大橋&ホーン法律事務所は、今年の4月8日に私と米国人弁護士5人により設立された法律事務所です。このたびはガルフストリーム誌上に寄稿する機会をいただきましたので、当事務所について知っていただくべく、いくつかの設立以来の出来事や弁護士事務所の内幕(内幕とはやや大げさですが)等を紹介いたしたく思います。

 

5月のある日、当事務所のパートナーであるジェフホーンが、ダウンタウンの中をゆっくりと走っている観光客用の馬車を見て「That is me、バシャウマ」と言った。大阪に2年間住んでいたので日本語も話せる。自分をバシャウマと比喩するほどよく働く。4月15日に事務所を開設して以来、土日も含めて、ホーンが事務所に来なかった日は多分3日程度だろう。

 

ホーンの奥さんは、友人に相談をもちかけ「最近husbandが仕事が忙しいため家にいないことが多い」と不満を伝えた。その友人は「あなたのhusbandは浮気をしている」と言ったらしい。それがきっかけに夫婦関係が悪化。そんな事実はないことを知っているだけに、それはないんじゃないの?と会ったこともないその友人に憤りを感じてしまった。

 

ホーンは交渉が得意である。先日、日本のクライアントが米国人従業員に訴訟をするとクレイムを起こされた。法外な金額を要求している。ホーンは電話にて、訴訟を続けることの大変さ等について、懇々と諭した。「個人で訴訟を続けることは大変だぞ」「これから数年間、常に訴訟のことを考えて過ごすのか」「仮に勝てるとしても、2年後に勝つまで一銭も手に入らないぞ。そうだったら今日にでも手に入る○○ドルと引きかえに取り下げたらどうだ」「家族や子供にも苦労をかけるぞ」等。太陽にほえろのヤマさん(やや古い)ばりの説得だった。

 

当事務所の弁護士全員がダラスフォートワース地域のトップ10法律事務所の出身。いずれもトップレベルのリーガルサービスを提供してきた弁護士である。同じ大手事務所でも仕事の進め方や経営方法等が随分違う。それらのよい点だけを見習えば最高の法律事務所ができるはずと日頃話し合っている。

 

当事務所のオフカウンセルであるスコットマクドナルドは最近数ヶ月「主夫」だった。ガーディアウィンという大法律事務所に10年近くいたのだが、医者である奥さんとどちらが子供の面倒を見るか話し合い、自分が引き受けたそう。でもやはり弁護士業を再開したくなり、当事務所に参加。今も子供の面倒を見るためにたまに自宅勤務している。

 

4月の携帯電話の請求書が800ドルを超えた。

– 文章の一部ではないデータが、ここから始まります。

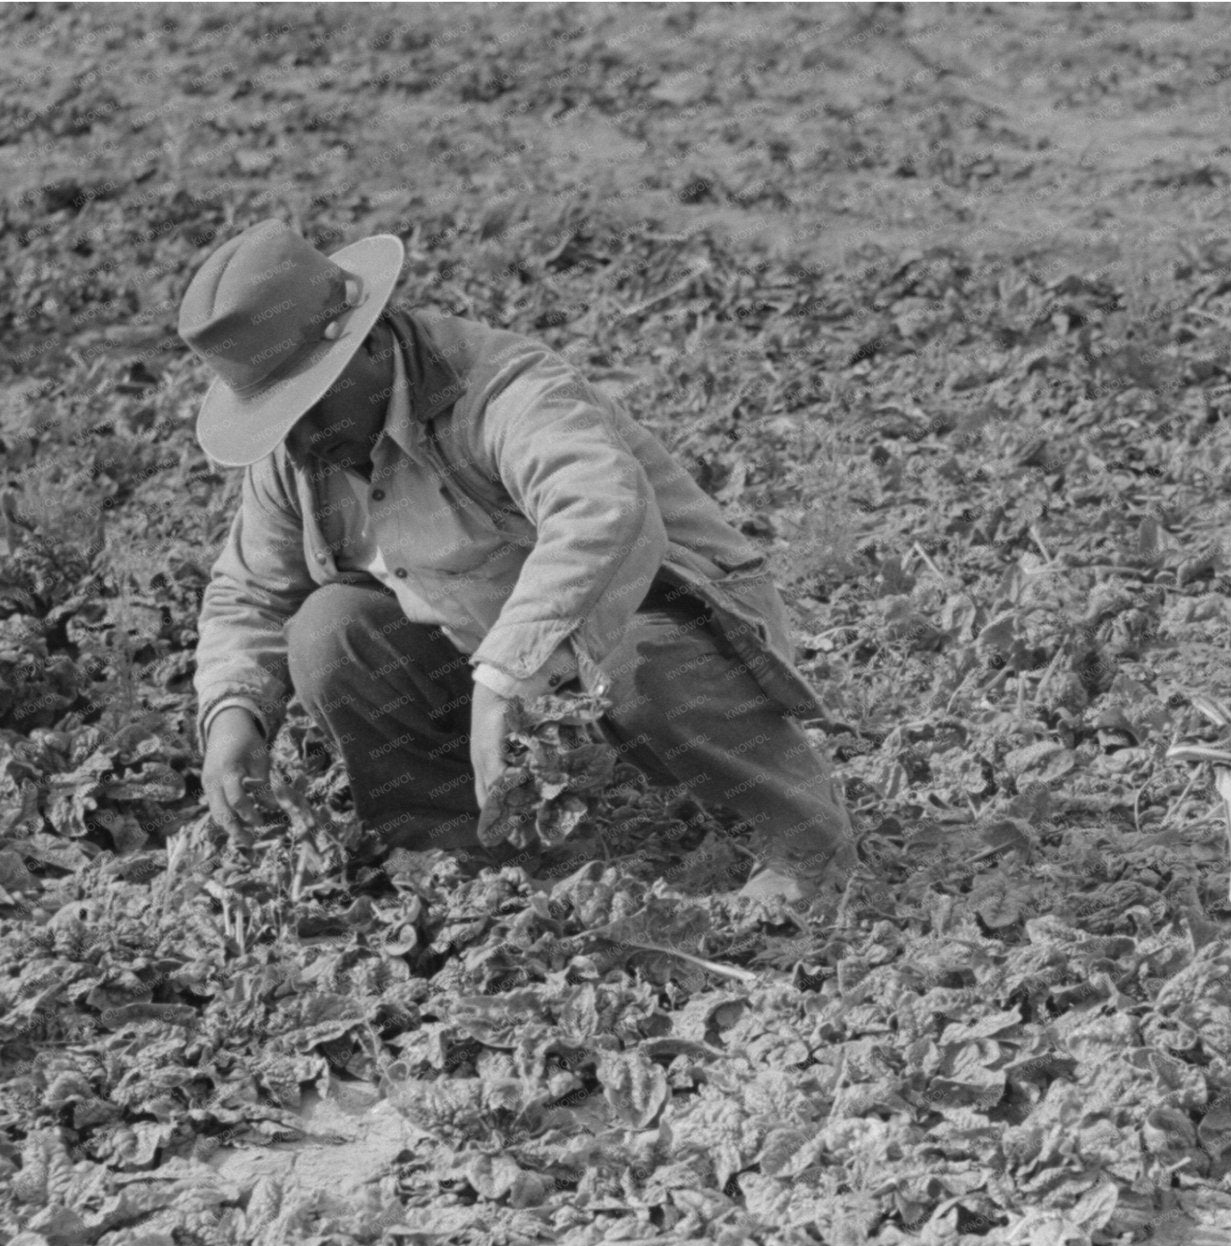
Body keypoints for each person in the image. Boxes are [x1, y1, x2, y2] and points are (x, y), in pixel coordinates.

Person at [182, 219, 855, 908]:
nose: (299, 439)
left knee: (631, 657)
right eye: (279, 414)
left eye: (308, 402)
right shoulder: (300, 454)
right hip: (474, 638)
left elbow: (601, 509)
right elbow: (250, 593)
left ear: (372, 343)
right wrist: (234, 716)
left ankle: (803, 845)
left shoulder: (500, 386)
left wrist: (508, 670)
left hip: (656, 609)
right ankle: (457, 855)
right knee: (330, 630)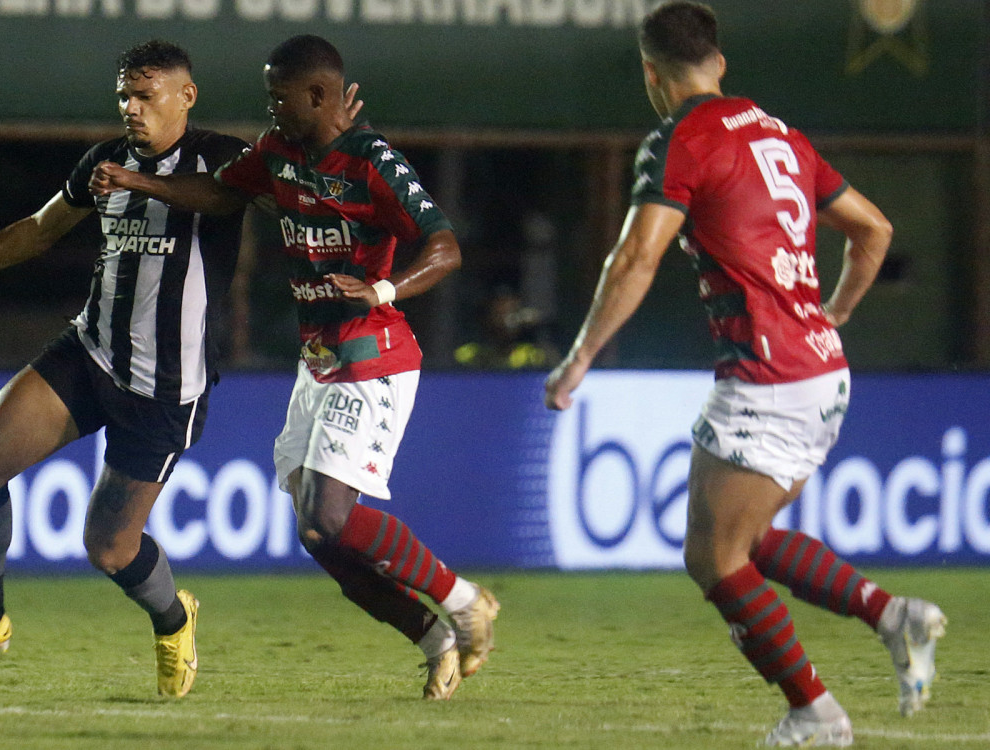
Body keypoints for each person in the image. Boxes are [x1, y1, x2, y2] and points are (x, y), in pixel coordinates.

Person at [543, 3, 944, 745]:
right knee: (751, 540)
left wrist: (579, 359)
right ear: (720, 62)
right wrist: (838, 310)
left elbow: (636, 257)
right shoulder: (783, 137)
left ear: (650, 74)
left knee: (712, 556)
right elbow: (874, 230)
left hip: (767, 377)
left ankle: (815, 711)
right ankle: (895, 616)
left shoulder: (680, 140)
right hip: (822, 370)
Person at [90, 34, 500, 701]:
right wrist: (139, 180)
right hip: (319, 364)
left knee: (333, 517)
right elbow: (220, 192)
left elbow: (445, 247)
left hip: (376, 355)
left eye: (281, 97)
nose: (270, 107)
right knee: (317, 536)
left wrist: (384, 289)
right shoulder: (280, 153)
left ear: (319, 95)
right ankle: (434, 638)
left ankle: (464, 600)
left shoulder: (372, 162)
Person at [0, 40, 256, 699]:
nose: (132, 109)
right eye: (124, 97)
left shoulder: (222, 159)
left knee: (109, 550)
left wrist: (139, 183)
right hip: (89, 352)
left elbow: (220, 201)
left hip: (166, 385)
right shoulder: (104, 161)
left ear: (185, 97)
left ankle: (174, 618)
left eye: (146, 96)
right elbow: (38, 228)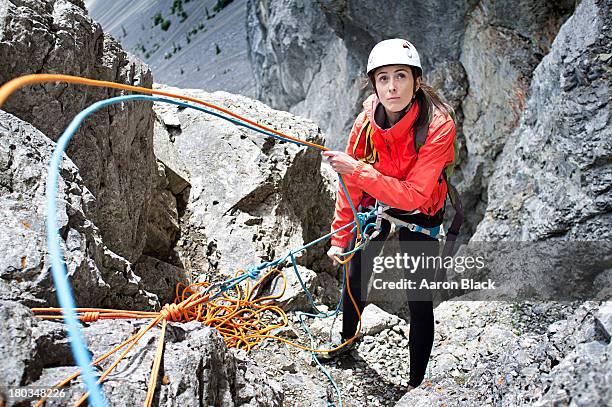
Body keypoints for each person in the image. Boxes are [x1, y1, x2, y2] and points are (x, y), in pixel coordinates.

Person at [318, 38, 456, 392]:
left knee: (419, 298)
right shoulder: (366, 124)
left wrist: (357, 171)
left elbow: (414, 194)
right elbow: (351, 189)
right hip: (379, 202)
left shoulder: (438, 127)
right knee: (356, 274)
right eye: (383, 78)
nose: (392, 86)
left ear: (417, 81)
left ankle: (416, 384)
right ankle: (347, 340)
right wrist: (339, 238)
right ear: (374, 84)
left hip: (421, 210)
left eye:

へインズアンドブーン法律事務所を辞めてから新事務所を開設するまでの一週間、携帯電話で仕事をしていたため。びっくりして電話会社に連絡して交渉したら450ドルまで下がった。アメリカでは交渉した者勝ちだということを実感。その後あわてて加入プランも変更。

 

米国クライアントは、基本的に法務のことは弁護士に任せっぱなし。逆に日本クライアントは詳細を知りたがる傾向にある。私とすれば慣れているのだが、米国人弁護士からすればもっと信用して任せてほしいと感じるらしい。クライアントに対する説明義務について事務所内で議論になることもしばしば。

 

ニューヨークにも事務所を開設。家賃が高いため狭い個室で我慢。秘書サービスや会議室は他のテナントと共有するいわゆるエグゼクティブスイート。テキサスの広いスペースにスポイルされているので、やたら狭く感じる。

 

日本の上場企業の米国子会社の清算手続きをしているとき。当事務所の米国人弁護士には、株主である親会社から資金を送ってまで律儀に債務を全て支払ってから会社を閉鎖することが理解できないらしい。アメリカ企業なら「債務合計の20%しか払えないよ、破産手続きに入るよりましだよ、破産したら10%しか手に入らないよ」とか債権者に言って、全額払うことは殆どない。結局その子会社も米国流に方針変更。

 

ビザの仕事もよく舞い込む。ビザの仕事は、渡米できるか否か、米国に滞在できるか否かといった個人の生活にかかわる要素が多分にあるので、コーポレイトワークとは違った気を遣う。ちなみにビザが実際に取れてから請求書を送ることにしたら、とてもクライアントに喜ばれた。